All of us are exposed to investment firms, investment advisors, advertisements, articles, CDs, Websites, and seminars that use single investment incidences and exceptions to project incredible and impossible annual investment returns of 100%, 50%, and 30% to get the attention of the investing naïve and the greedy unsuspecting.

Warren Buffett, in 1999, reportedly made the uncharacteristically bold guarantee that he could earn 50% profits on a portfolio of common stocks each year -- under one condition; he has yet to explain the condition.

Keep in mind that those who even suggest or possibly promise frequent or consistent annual investment returns of 100%, 50%, and 30% cannot deliver.

If the higher ranges of these investment rates of return were possible to achieve on a consistent basis, a small number of investors -let's just say only 1000 investors each starting with just $100,000.00- would have just about all of the money in the world in the not too distant future.

Since these returns are commonly suggested to be in the realm of possibility, the purveyors, or should I say predators, of these investment returns should not have to be promoting their investment scams and they should have about all of the money in the world by now; there shouldn't be any money left in the world for either you or for me to retire.

If you will apply a simple investment approximation, the rule of 72, by dividing 72 by a selected, annual compound rate of return to determine the number of years it will take capital to double at the assumed interest rate, you will quickly conclude that inflated investment returns cannot be a possibility.

The lower the interest rate assumption, the closer the approximation to the actual:

  • At a 10% compound annual rate of return, capital will double about every 7.2 years; 72 divided by 10.
  • At a 30% compound annual rate of return, capital will double about every 2.4 years; 72 divided by 30.
  • At a 50% compound annual rate of return, capital will double about every 1.4 years; 72 divided by 50.
  • At a 100% compound annual rate of return, capital will double about every 8 months (actual, 1 year) ; 72 divided by 100.
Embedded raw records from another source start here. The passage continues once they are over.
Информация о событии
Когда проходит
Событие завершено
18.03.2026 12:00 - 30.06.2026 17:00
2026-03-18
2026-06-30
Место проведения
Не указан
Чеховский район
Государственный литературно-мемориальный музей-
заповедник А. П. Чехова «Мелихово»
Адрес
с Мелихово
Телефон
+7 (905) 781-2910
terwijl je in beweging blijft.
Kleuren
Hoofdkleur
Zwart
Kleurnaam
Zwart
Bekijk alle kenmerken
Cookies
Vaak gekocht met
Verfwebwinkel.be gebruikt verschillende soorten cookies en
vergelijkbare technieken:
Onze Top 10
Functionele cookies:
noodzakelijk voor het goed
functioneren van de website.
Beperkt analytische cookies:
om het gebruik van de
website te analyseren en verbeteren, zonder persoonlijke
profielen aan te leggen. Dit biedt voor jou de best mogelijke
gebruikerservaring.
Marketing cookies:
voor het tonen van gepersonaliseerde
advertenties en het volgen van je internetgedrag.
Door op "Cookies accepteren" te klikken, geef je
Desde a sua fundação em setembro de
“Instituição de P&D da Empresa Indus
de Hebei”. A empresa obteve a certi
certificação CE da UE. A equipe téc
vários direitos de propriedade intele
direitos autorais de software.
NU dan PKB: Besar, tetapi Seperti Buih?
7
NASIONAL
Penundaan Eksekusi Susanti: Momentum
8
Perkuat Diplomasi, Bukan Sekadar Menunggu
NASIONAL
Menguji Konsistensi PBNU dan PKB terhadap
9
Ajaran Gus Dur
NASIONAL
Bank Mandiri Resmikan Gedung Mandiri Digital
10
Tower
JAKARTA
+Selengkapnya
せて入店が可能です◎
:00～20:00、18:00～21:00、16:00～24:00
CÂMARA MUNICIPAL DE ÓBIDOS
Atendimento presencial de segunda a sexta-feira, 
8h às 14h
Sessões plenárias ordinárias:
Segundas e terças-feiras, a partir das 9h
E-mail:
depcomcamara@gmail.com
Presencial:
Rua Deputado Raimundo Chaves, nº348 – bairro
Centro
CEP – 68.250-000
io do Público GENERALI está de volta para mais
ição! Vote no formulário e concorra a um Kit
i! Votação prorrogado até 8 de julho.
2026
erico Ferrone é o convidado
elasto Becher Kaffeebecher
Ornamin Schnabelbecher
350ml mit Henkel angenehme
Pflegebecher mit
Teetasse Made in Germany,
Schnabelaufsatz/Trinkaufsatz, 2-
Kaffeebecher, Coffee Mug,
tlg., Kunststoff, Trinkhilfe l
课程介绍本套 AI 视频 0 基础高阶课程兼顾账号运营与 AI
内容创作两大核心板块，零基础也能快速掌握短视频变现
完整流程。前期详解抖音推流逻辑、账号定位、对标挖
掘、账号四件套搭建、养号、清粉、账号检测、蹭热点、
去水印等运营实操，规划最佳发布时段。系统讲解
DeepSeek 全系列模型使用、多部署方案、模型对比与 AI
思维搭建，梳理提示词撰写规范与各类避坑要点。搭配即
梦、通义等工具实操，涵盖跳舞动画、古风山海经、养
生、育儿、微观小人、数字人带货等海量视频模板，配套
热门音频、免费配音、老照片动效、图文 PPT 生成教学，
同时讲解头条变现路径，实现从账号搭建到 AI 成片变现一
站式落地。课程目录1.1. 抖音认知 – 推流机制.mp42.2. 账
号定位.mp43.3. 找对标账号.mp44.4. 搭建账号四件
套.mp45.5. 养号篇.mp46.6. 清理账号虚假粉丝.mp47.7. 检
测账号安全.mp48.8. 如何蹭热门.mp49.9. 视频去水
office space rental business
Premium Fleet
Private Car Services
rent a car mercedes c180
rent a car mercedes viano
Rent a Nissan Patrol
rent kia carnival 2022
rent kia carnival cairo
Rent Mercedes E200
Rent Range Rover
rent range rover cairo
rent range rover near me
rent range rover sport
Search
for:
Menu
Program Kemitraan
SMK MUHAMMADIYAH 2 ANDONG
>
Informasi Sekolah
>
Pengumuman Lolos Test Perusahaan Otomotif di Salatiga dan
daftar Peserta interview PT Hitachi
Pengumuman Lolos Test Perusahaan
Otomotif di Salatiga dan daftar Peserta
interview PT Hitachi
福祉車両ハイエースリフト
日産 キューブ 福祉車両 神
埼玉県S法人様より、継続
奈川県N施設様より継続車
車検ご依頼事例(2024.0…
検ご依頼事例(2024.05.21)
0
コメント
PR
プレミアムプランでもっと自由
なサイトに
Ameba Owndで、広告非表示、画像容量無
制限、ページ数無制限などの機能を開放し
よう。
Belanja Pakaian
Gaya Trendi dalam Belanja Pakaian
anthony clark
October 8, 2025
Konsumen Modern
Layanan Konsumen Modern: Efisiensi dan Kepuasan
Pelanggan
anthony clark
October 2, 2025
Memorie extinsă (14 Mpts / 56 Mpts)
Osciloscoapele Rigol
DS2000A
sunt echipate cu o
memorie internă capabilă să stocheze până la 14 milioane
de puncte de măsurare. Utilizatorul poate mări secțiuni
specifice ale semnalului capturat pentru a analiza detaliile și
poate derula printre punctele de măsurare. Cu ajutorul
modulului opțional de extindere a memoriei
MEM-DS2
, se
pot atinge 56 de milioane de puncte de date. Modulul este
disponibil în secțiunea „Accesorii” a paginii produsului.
That said, keep in mind, that back here on planet earth that a $40.00 equity just going to $43.00 in a year, a 7.5% return on capital, a $30.00 equity just going to $33.00 in a year, a 10% return on capital, or a $20.00 equity just going to $22.00 in a year and declaring a $1.00 dividend, a 15% return on capital, are realistic investment return expectations for an investor seeking primarily capital growth and willing to assume moderate investment risk with occasional variances above and below these constant investment returns in extreme and unusual investment circumstances; best of all, you can deliver.